Determine the project directory from $ARGUMENTS. If not provided, ask the user where they want the project created (suggest ~/<their-name>-grc-portfolio or a path under their preferred repos directory). Create the directory if it doesn't exist.
Step 1: Identity
Ask these questions (3–4 at a time, conversationally):
- Full name
- Current job title (e.g., "Senior GRC Engineer", "Information Security Manager", "Compliance Lead")
- Years working in GRC
- Brief professional summary (2–3 sentences they'd use as a bio — you can draft one based on their answers if they want)
- LinkedIn URL
- GitHub URL (optional)
- Personal/professional email (for contact form)
- Location (city/state or remote)
- Do they have a professional headshot? (yes/no — if yes, note the filename they'll drop in the project)
Step 2: GRC Expertise
Ask which frameworks they specialize in.

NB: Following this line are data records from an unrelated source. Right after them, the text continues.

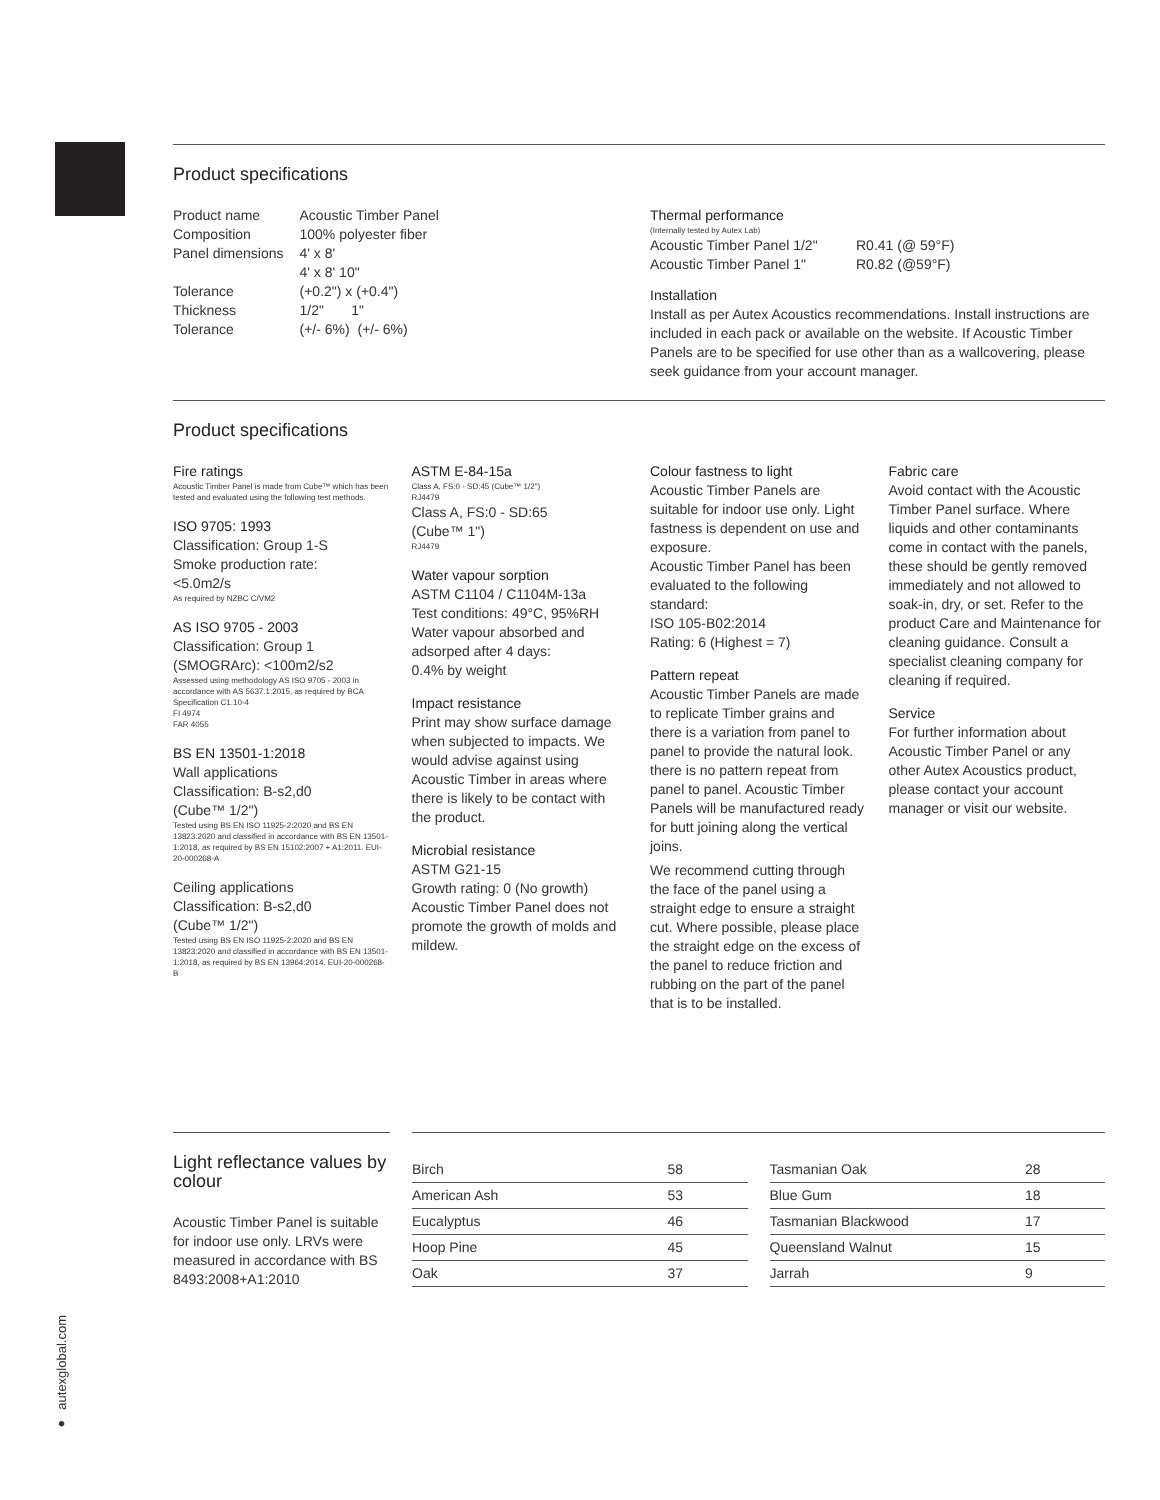Product specifications
| Product name | Acoustic Timber Panel |
| Composition | 100% polyester fiber |
| Panel dimensions | 4' x 8' 4' x 8' 10" |
| Tolerance | (+0.2") x (+0.4") |
| Thickness | 1/2" 1" |
| Tolerance | (+/- 6%) (+/- 6%) |
Thermal performance
(Internally tested by Autex Lab)
| Acoustic Timber Panel 1/2" | R0.41 (@ 59°F) |
| Acoustic Timber Panel 1" | R0.82 (@59°F) |
Installation
Install as per Autex Acoustics recommendations. Install instructions are included in each pack or available on the website. If Acoustic Timber Panels are to be specified for use other than as a wallcovering, please seek guidance from your account manager.
Product specifications
Fire ratings
Acoustic Timber Panel is made from Cube™ which has been tested and evaluated using the following test methods.
ISO 9705: 1993
Classification: Group 1-S
Smoke production rate:
<5.0m2/s
As required by NZBC C/VM2
AS ISO 9705 - 2003
Classification: Group 1
(SMOGRArc): <100m2/s2
Assessed using methodology AS ISO 9705 - 2003 in accordance with AS 5637.1:2015, as required by BCA Specification C1.10-4
FI 4974
FAR 4055
BS EN 13501-1:2018
Wall applications
Classification: B-s2,d0
(Cube™ 1/2")
Tested using BS EN ISO 11925-2:2020 and BS EN 13823:2020 and classified in accordance with BS EN 13501-1:2018, as required by BS EN 15102:2007 + A1:2011. EUI-20-000268-A
Ceiling applications
Classification: B-s2,d0
(Cube™ 1/2")
Tested using BS EN ISO 11925-2:2020 and BS EN 13823:2020 and classified in accordance with BS EN 13501-1:2018, as required by BS EN 13964:2014. EUI-20-000268-B
ASTM E-84-15a
Class A, FS:0 - SD:45 (Cube™ 1/2")
RJ4479
Class A, FS:0 - SD:65
(Cube™ 1")
RJ4479
Water vapour sorption
ASTM C1104 / C1104M-13a
Test conditions: 49°C, 95%RH
Water vapour absorbed and adsorped after 4 days:
0.4% by weight
Impact resistance
Print may show surface damage when subjected to impacts. We would advise against using Acoustic Timber in areas where there is likely to be contact with the product.
Microbial resistance
ASTM G21-15
Growth rating: 0 (No growth)
Acoustic Timber Panel does not promote the growth of molds and mildew.
Colour fastness to light
Acoustic Timber Panels are suitable for indoor use only. Light fastness is dependent on use and exposure.
Acoustic Timber Panel has been evaluated to the following standard:
ISO 105-B02:2014
Rating: 6 (Highest = 7)
Pattern repeat
Acoustic Timber Panels are made to replicate Timber grains and there is a variation from panel to panel to provide the natural look. there is no pattern repeat from panel to panel. Acoustic Timber Panels will be manufactured ready for butt joining along the vertical joins.
We recommend cutting through the face of the panel using a straight edge to ensure a straight cut. Where possible, please place the straight edge on the excess of the panel to reduce friction and rubbing on the part of the panel that is to be installed.
Fabric care
Avoid contact with the Acoustic Timber Panel surface. Where liquids and other contaminants come in contact with the panels, these should be gently removed immediately and not allowed to soak-in, dry, or set. Refer to the product Care and Maintenance for cleaning guidance. Consult a specialist cleaning company for cleaning if required.
Service
For further information about Acoustic Timber Panel or any other Autex Acoustics product, please contact your account manager or visit our website.
Light reflectance values by colour
Acoustic Timber Panel is suitable for indoor use only. LRVs were measured in accordance with BS 8493:2008+A1:2010
| Birch | 58 |
| American Ash | 53 |
| Eucalyptus | 46 |
| Hoop Pine | 45 |
| Oak | 37 |
| Tasmanian Oak | 28 |
| Blue Gum | 18 |
| Tasmanian Blackwood | 17 |
| Queensland Walnut | 15 |
| Jarrah | 9 |
● autexglobal.com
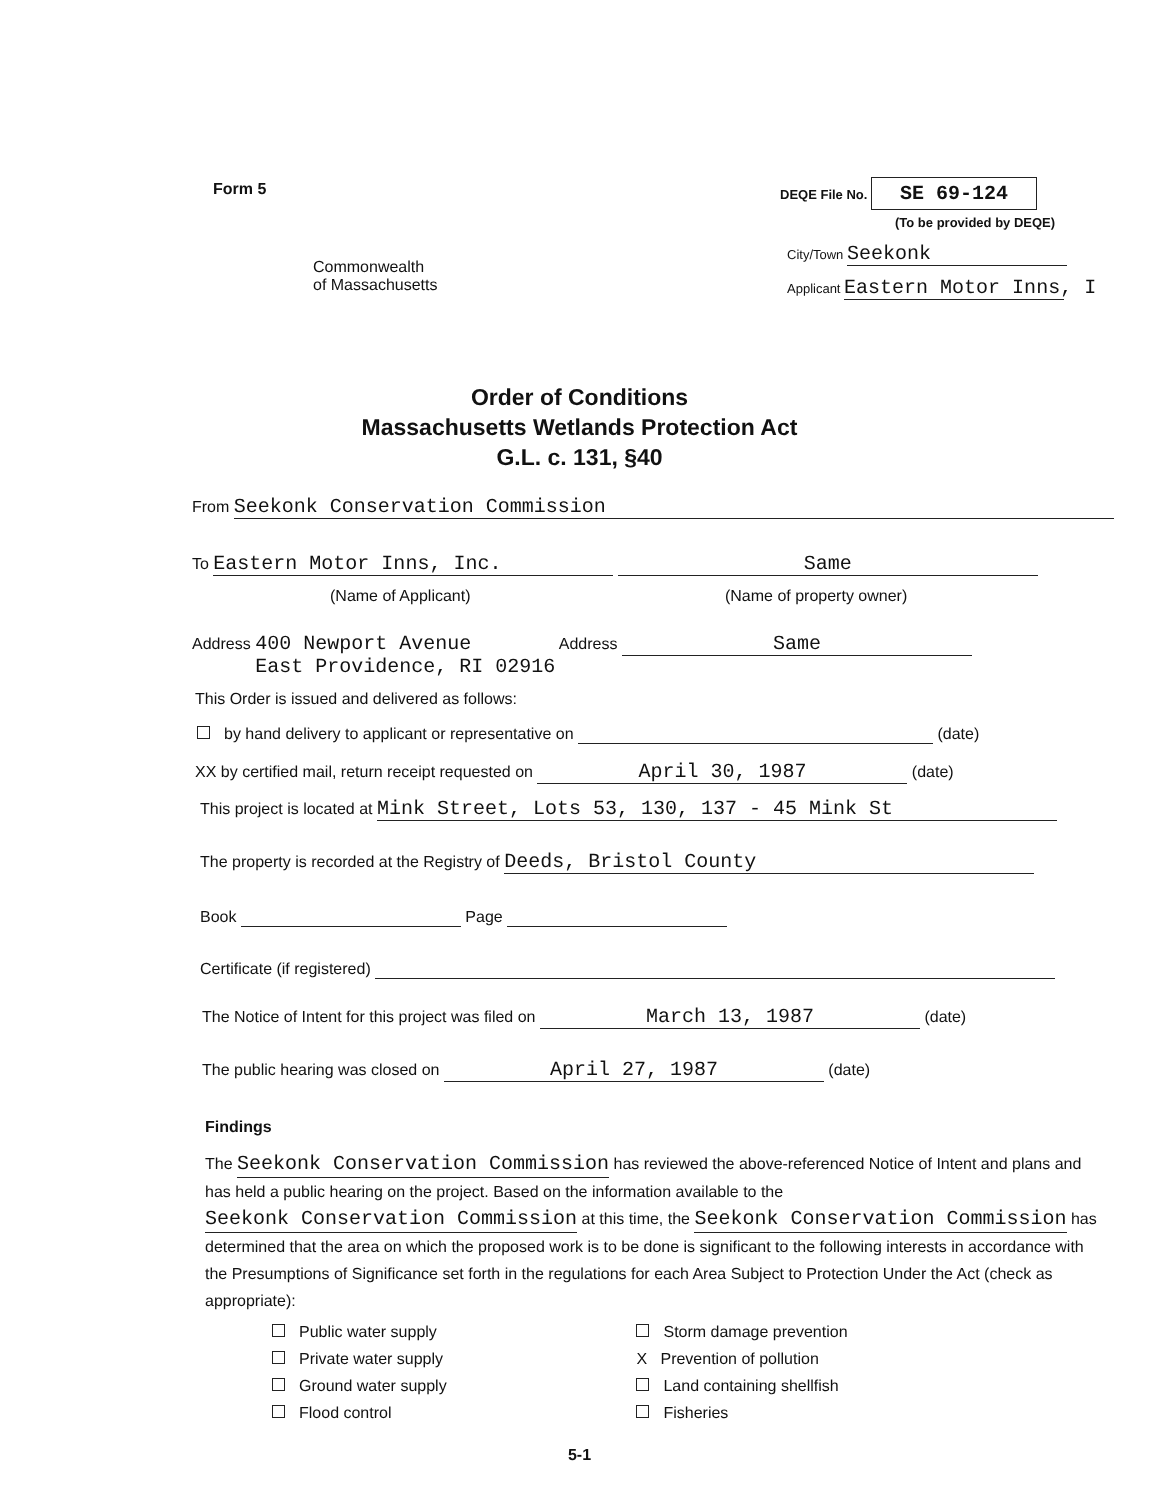Form 5
Commonwealth
of Massachusetts
DEQE File No. SE 69-124
(To be provided by DEQE)
City/Town Seekonk
Applicant Eastern Motor Inns, I
Order of Conditions
Massachusetts Wetlands Protection Act
G.L. c. 131, §40
From Seekonk Conservation Commission
To Eastern Motor Inns, Inc. Same
(Name of Applicant) (Name of property owner)
Address 400 Newport Avenue
East Providence, RI 02916 Address Same
This Order is issued and delivered as follows:
by hand delivery to applicant or representative on (date)
XX by certified mail, return receipt requested on April 30, 1987 (date)
This project is located at Mink Street, Lots 53, 130, 137 - 45 Mink St
The property is recorded at the Registry of Deeds, Bristol County
Book Page
Certificate (if registered)
The Notice of Intent for this project was filed on March 13, 1987 (date)
The public hearing was closed on April 27, 1987 (date)
Findings
The Seekonk Conservation Commission has reviewed the above-referenced Notice of Intent and plans and has held a public hearing on the project. Based on the information available to the Seekonk Conservation Commission at this time, the Seekonk Conservation Commission has determined that the area on which the proposed work is to be done is significant to the following interests in accordance with the Presumptions of Significance set forth in the regulations for each Area Subject to Protection Under the Act (check as appropriate):
Public water supply
Private water supply
Ground water supply
Flood control
Storm damage prevention
X Prevention of pollution
Land containing shellfish
Fisheries
5-1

Present the full list — let them pick all that apply:
SOC 2 | ISO 27001 | NIST 800-53 | FedRAMP | PCI-DSS | HIPAA | CMMC | HITRUST |
GDPR | CIS Controls | DORA | StateRAMP | NIST CSF | NYDFS | Essential Eight |
ISMAP | IRAP | PBMM | CSA CCM | GLBA
Also ask:
- Primary specializations (pick all that apply): Compliance auditing, Risk management, Policy development, Compliance engineering/automation, Third-party risk management (TPRM), GRC tooling implementation, Security program management
- Industry verticals they've worked in (SaaS/tech, fintech, healthcare/HIPAA, government/FedRAMP, retail/PCI, critical infrastructure, etc.)
Step 3: Certifications
Ask about certifications. Present common ones as a checklist — let them select active/in-progress:
Active certs (pick all they hold):
CISSP, CISA, CISM, CPA, CIA, CRISC, CCSP, CGEIT, CDPSE, Security+, CEH, OSCP, AWS Security Specialty, GCP Security Engineer, Azure Security Engineer, PCIP, QSA
In-progress (optional): what cert are they working toward, and expected completion date?
Step 4: Experience Highlights
Ask:
- Current employer and role (or note they're "open to opportunities" if job searching)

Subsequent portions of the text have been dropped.